# SSO



## Der Müde Joe (17. Jan 2007)

Hallo

Ich bin gerade an einem heiklen Thema dran. Single Sign On.
Habe schon einiges darüber gelesen und auch schon einiges gesehen.
Folgendes soll geschehen:

IE, ( FF) soll request an Programm machen. (hat nen Tomcat oder davor IIS)
und dan soll via ADS oder so eine Authentifizierung geschehen. iO. super..
sonst halt via WebInterf.

Nun, was ich habe..
Nach einigen Suchen haben gewisse sachen mein Interesse geweckt.
zum einen JAAS mit JGSS und damit SPNEGO/HTTP Auth machen
oder JOSSO
oder The Java CIFS Client Library
nun das erste tönt sehr vielversprechend (wenn auch ein steiniger Weg 
Frage: Hat jemand schon damit gearbeitet, kann dazu Anregungen machen
oder einfach was dazu sagen. andere Ansätze die ich nicht gesehen habe?
Thx und Gruss


----------



## Jockel (17. Jan 2007)

Gearbeitet habe ich damit noch nicht, aber im Java-Magazin war mal ein recht ausführlicher Artikel über das Thema, welcher auch online verfügbar ist: http://javamagazin.de/itr/online_artikel/psecom,id,843,nodeid,11.html
Vielleicht bringt dich das ja etwas weiter.


----------



## Der Müde Joe (17. Jan 2007)

thx...werde ich mir mal zu gemüte führen
bin momentan noch am Shibboleth dran..


----------



## jma (12. Feb 2007)

Hallo,
bin eigentlich am gleichen Thema dran, d.h shibboleth 1.3.2 unter ubuntu 6.06 mit apache 2 und tomcat 5.

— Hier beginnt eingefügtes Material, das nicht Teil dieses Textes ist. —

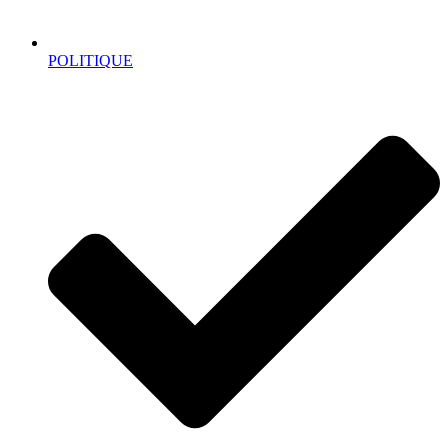
POLITIQUE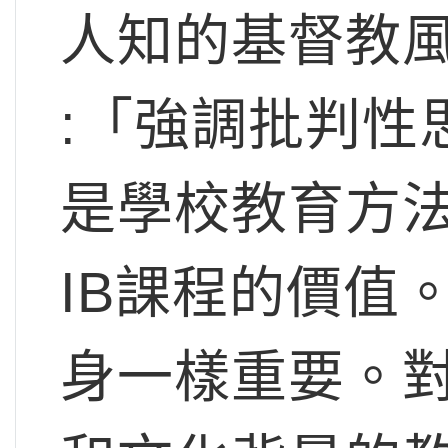
人知的基督教
:「強調批判性
是學校教育方
IB課程的價值
身一樣重要。對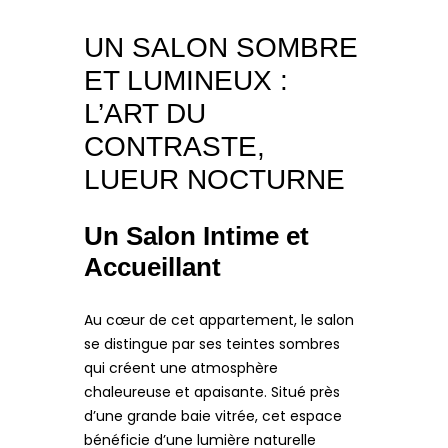
UN SALON SOMBRE
ET LUMINEUX :
L’ART DU
CONTRASTE,
LUEUR NOCTURNE
Un Salon Intime et
Accueillant
Au cœur de cet appartement, le salon
se distingue par ses teintes sombres
qui créent une atmosphère
chaleureuse et apaisante. Situé près
d’une grande baie vitrée, cet espace
bénéficie d’une lumière naturelle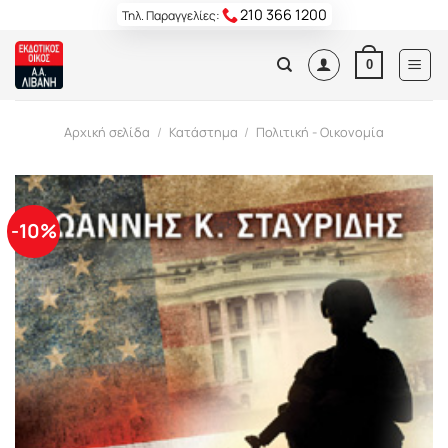
Skip
210 366 1200
Τηλ. Παραγγελίες:
to
content
0
Αρχική σελίδα
/
Κατάστημα
/
Πολιτική - Οικονομία
-10%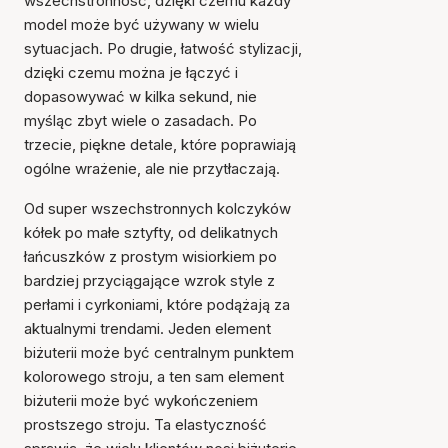
wszechstronność, dzięki czemu każdy
model może być używany w wielu
sytuacjach. Po drugie, łatwość stylizacji,
dzięki czemu można je łączyć i
dopasowywać w kilka sekund, nie
myśląc zbyt wiele o zasadach. Po
trzecie, piękne detale, które poprawiają
ogólne wrażenie, ale nie przytłaczają.
Od super wszechstronnych kolczyków
kółek po małe sztyfty, od delikatnych
łańcuszków z prostym wisiorkiem po
bardziej przyciągające wzrok style z
perłami i cyrkoniami, które podążają za
aktualnymi trendami. Jeden element
biżuterii może być centralnym punktem
kolorowego stroju, a ten sam element
biżuterii może być wykończeniem
prostszego stroju. Ta elastyczność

Bereits an ner Foederation registriert etc. kann die login.jsp oeffnen,...

Probleme habe ich allerdings mit xerces (xml parser) und zwar habe ich entsprechende JAR's ins entsprechende lib Verzeichnis von tomcat kopiert, beim starten von Tomcat bzw nach korrekter Benutzer Eingabe auf der login.jsp bekomme ich allerdings den Fehler das opensaml keinen xml parser findet.

Was koennte ich uebersehen bzw falsch konfiguriert haben. Kennt zufaellig jemand das Problem?
jma


----------